Ariadne sangat kesal ketika Darian tidak tidak menghiraukannya sama sekali. Lapangan memanah siang ini sangat sepi. Hanya ada Darian saja di balik meja kayu tempat anak panah diletakkan.

"Apa kau tuli? Haruskah aku berjalan mendekatimu seperti ini? Kakiku sakit berjalan ke sini. Cuacanya panas sekali. Mengapa kau sejak tadi tidak terlihat? Apa kau lupa tugasmu adalah seorang pengawal untukku?" Ariadne menatap Darian dengan kesal. Kedua tangannya bertumpu pada pinggangnya.

Darian langsung menghentikan aktivitas memanahnya. Diletakkannya busur panah dan anak panah di atas meja kayu. Kemudian lelaki itu menatap lurus kedua mata Ariadne.

"Bukankah kemarin malam kau menyuruhku untuk tidak ikut campur lagi?" Darian bertanya dengan nada yang kesal.

Tentu saja Ariadne terkejut karena Darian bersikap tidak sopan saat bertanya. "Aku hanya menasehati sikapmu. Itu kan urusanku dengan Avery. Tidak ada hubungannya dengan tugasmu sebagai pengawalku."

"Ada hubungannya, puteri."

"Apa?"

"Aku tidak ingin berada di dekatmu lagi jika kau mencuri waktu untuk keluar diam-diam seperti kemarin."

"Aku tidak keluar diam-diam. Buktinya Elie tahu keberadaanku di mana."

"Tapi kau tidak bilang pada ibuku bahwa kau menemui seorang pria. Jika ada orang lain yang melihat, pasti dikira kau sedang bermesuman dengan Avery."

"Kau!! Barusan mengatakan apa? Mesum? Hei!! Kau sedang mengolokku? Kau berani sekali Darian!! Baru kali ini kau terlihat seberani ini padaku."

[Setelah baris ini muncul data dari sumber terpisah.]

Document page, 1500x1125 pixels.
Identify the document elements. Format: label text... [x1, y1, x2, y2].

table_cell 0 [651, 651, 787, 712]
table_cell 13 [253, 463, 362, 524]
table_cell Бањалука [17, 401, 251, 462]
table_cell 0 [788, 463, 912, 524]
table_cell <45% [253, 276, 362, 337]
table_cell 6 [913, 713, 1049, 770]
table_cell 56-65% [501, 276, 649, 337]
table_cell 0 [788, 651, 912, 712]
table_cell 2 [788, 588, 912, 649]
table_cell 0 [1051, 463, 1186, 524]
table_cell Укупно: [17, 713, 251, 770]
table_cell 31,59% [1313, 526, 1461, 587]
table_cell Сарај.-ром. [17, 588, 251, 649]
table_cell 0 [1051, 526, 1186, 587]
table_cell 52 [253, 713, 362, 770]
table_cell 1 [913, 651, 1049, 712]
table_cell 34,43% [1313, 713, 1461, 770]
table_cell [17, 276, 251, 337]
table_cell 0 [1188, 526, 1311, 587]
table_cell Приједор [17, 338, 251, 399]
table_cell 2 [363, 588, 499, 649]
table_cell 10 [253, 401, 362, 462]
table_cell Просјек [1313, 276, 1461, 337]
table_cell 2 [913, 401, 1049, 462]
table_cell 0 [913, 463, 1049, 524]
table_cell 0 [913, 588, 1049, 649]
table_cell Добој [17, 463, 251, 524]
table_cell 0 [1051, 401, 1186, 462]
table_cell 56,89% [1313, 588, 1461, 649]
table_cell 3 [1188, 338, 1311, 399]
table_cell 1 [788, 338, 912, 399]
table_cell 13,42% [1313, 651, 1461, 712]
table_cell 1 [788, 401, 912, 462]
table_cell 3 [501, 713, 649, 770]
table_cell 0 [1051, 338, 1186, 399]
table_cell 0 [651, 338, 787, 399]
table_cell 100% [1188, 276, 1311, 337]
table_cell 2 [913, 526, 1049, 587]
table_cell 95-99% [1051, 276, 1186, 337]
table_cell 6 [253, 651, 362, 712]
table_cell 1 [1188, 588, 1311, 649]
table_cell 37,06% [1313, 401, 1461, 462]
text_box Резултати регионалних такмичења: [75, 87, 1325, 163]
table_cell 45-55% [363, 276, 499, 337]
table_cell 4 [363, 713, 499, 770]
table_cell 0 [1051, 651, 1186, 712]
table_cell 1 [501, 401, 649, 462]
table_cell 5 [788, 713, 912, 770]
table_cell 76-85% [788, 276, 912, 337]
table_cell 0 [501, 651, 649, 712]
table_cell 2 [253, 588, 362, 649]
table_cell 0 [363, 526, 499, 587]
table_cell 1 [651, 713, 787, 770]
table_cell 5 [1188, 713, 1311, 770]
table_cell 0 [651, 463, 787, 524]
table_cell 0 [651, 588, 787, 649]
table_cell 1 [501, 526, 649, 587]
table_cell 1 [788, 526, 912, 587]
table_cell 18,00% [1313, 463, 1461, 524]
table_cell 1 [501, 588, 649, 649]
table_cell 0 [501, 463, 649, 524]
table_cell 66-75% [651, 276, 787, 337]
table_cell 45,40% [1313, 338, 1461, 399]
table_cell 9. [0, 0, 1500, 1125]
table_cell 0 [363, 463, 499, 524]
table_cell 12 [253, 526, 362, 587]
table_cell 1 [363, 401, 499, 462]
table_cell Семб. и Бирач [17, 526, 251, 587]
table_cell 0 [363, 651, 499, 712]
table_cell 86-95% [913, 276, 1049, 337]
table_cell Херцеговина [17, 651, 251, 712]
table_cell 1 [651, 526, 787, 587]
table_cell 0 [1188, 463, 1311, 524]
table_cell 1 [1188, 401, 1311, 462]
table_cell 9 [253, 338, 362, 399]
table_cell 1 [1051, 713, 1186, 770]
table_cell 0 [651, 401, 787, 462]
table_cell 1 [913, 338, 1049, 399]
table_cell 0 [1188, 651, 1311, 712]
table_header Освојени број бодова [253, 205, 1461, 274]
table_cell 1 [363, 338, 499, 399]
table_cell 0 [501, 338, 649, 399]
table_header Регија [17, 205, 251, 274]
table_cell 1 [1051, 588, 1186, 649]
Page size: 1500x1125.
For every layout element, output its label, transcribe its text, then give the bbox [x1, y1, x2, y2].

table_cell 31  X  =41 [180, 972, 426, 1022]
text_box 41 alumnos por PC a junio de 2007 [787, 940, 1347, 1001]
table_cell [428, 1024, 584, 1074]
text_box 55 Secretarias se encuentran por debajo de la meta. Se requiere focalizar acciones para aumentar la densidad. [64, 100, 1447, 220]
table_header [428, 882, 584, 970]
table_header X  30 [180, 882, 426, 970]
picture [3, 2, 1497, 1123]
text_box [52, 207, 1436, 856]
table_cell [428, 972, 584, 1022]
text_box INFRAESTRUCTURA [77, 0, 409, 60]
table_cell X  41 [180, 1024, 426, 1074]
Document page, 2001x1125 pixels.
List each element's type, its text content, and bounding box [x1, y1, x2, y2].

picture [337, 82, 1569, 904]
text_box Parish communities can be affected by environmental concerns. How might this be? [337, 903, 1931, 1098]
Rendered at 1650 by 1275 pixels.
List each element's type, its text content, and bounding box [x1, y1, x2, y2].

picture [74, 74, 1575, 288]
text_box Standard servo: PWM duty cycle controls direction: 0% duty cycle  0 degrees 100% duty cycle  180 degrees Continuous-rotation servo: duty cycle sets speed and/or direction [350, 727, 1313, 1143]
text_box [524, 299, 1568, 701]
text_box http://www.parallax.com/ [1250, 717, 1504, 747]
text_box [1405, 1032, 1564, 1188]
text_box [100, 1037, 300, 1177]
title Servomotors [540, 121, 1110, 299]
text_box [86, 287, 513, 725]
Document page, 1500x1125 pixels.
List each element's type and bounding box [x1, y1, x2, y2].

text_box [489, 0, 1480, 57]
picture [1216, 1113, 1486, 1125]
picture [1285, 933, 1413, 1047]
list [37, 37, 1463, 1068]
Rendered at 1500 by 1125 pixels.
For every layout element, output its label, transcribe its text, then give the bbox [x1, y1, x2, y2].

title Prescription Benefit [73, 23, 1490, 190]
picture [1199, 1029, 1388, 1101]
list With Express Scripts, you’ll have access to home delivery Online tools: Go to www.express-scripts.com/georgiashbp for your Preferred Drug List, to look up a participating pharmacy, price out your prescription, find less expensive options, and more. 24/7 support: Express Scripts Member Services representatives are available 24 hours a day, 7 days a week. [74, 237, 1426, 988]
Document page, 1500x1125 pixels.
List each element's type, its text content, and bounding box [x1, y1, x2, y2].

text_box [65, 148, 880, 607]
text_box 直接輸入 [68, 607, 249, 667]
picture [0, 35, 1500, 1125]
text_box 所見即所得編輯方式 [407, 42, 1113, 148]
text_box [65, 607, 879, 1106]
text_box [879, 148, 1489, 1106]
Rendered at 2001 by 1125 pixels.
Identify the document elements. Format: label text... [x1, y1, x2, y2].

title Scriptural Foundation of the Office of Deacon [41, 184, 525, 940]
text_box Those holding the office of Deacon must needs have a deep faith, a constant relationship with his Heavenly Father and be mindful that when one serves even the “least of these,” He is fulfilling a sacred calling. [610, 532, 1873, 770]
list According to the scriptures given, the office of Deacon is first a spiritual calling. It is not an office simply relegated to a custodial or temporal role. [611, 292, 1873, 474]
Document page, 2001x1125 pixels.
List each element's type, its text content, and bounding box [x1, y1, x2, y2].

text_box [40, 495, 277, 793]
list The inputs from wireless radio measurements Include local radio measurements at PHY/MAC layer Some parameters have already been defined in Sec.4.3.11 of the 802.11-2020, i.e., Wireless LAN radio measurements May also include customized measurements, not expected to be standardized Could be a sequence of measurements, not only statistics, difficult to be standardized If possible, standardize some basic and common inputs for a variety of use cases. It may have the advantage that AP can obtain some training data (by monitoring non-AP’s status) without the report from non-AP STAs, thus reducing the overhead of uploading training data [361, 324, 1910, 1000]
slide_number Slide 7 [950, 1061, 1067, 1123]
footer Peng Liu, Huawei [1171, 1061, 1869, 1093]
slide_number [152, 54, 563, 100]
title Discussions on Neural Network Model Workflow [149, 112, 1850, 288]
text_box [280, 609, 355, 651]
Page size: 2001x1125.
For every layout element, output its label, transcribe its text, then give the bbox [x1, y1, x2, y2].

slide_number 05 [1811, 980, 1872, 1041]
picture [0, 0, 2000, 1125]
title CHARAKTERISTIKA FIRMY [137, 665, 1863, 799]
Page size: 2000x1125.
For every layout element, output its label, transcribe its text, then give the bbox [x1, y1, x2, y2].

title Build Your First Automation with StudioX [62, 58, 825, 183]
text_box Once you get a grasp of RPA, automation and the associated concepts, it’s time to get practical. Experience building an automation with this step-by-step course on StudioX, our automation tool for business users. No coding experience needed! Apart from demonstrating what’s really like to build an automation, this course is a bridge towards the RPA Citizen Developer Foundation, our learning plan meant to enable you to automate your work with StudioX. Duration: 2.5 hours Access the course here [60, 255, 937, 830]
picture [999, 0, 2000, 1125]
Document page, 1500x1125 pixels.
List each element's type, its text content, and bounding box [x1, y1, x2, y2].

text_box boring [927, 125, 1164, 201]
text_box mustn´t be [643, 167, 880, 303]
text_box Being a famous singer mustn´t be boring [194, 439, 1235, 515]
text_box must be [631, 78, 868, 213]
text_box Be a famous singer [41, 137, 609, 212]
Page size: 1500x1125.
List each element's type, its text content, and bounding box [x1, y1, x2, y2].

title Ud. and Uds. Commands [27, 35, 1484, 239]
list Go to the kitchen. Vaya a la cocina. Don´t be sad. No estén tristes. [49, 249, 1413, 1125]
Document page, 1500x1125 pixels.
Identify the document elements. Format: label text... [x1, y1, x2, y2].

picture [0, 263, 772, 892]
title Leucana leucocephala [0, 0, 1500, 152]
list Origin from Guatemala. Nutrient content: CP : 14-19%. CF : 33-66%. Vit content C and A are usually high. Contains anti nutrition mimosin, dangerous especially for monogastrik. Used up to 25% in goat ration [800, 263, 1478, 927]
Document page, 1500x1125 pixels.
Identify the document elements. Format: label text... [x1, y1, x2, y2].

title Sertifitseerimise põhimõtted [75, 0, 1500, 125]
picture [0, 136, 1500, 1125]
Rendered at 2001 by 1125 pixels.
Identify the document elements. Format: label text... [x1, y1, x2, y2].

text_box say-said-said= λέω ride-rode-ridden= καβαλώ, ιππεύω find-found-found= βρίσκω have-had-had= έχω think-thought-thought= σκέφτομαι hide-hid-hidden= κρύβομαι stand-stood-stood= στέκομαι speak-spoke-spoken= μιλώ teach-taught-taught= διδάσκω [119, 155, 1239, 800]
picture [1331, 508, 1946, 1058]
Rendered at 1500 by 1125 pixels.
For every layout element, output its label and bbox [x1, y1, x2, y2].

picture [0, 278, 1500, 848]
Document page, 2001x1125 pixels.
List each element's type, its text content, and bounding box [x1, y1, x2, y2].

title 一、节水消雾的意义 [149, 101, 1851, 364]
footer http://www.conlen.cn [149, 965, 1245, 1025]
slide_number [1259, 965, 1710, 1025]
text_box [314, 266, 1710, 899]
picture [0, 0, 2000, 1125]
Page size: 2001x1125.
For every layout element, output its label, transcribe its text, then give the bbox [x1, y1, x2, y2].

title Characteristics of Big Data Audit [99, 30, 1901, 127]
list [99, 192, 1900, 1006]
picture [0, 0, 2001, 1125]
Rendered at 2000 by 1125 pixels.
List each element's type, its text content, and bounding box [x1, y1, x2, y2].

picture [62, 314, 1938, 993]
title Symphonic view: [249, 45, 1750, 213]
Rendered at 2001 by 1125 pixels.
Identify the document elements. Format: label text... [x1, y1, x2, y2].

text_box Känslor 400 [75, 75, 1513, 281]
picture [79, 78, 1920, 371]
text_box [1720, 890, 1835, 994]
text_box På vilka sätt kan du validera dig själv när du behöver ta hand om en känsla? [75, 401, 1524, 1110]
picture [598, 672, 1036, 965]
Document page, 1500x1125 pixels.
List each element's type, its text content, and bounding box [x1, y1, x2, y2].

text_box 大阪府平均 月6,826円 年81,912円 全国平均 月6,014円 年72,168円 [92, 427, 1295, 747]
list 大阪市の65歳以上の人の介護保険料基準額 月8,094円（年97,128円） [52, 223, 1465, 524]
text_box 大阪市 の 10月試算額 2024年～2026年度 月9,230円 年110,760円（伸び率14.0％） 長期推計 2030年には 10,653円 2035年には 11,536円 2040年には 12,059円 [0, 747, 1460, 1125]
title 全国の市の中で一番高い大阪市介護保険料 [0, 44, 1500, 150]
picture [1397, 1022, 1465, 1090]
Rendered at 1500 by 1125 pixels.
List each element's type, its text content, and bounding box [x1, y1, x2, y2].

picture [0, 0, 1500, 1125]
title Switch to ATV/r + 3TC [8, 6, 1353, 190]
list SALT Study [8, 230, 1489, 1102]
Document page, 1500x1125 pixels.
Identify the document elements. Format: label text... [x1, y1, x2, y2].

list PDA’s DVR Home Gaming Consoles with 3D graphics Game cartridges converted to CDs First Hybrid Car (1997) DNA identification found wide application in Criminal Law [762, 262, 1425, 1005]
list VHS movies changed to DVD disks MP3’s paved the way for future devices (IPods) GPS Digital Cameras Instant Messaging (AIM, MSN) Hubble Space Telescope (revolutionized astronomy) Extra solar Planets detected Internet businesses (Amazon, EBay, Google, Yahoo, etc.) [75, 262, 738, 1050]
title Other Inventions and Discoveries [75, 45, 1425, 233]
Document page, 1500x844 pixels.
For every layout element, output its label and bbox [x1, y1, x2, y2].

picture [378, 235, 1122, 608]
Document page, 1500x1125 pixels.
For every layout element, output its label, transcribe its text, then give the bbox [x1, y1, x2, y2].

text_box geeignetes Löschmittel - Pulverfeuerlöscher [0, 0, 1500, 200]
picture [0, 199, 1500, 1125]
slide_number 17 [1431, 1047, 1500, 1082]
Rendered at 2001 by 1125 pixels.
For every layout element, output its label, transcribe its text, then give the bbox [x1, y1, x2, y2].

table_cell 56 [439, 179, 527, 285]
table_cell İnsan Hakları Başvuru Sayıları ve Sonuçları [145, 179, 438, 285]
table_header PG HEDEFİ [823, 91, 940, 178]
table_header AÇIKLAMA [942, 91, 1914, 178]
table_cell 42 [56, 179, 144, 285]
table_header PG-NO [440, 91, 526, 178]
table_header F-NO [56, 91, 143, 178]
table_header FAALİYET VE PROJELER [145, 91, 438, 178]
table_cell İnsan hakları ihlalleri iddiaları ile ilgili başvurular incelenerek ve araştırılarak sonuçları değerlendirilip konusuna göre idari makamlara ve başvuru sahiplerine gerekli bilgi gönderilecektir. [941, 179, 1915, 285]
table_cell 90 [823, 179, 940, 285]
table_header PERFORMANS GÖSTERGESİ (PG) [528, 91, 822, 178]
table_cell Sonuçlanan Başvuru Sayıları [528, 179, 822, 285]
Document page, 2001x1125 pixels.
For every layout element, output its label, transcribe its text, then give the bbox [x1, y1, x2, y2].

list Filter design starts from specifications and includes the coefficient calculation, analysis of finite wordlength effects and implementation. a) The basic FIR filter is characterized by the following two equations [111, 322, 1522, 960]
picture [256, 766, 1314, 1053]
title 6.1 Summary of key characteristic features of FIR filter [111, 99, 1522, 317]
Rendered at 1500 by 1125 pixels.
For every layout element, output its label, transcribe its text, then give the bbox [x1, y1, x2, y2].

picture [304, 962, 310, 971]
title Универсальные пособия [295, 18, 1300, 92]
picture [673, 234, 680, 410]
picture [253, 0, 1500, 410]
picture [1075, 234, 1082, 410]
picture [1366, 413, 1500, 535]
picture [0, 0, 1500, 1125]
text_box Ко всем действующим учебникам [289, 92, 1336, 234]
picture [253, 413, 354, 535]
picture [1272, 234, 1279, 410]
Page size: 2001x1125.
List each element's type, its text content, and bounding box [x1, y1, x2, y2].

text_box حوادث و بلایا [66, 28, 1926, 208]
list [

Darian langsung terdiam. Ia merasa lepas kontrol pada amarahnya. "Maafkan aku, puteri. Kurasa aku sedang marah."

Napas Ariadne memburu. Baru kali ini ia bertengkar dengan teriak pada Darian. "Kumohon jangan begitu lagi."

"Baiklah. Maafkan aku." Ucap Darian yang memilih mengalah saja.

"Kumaafkan. Tapi kenapa kau bersikap seperti ini?"

Darian terdiam sejenak. Seolah sedang mempersiapkan jawaban dari pertanyaan Ariadne. Kemudian ia berkata, "Mungkin aku sedang cemburu."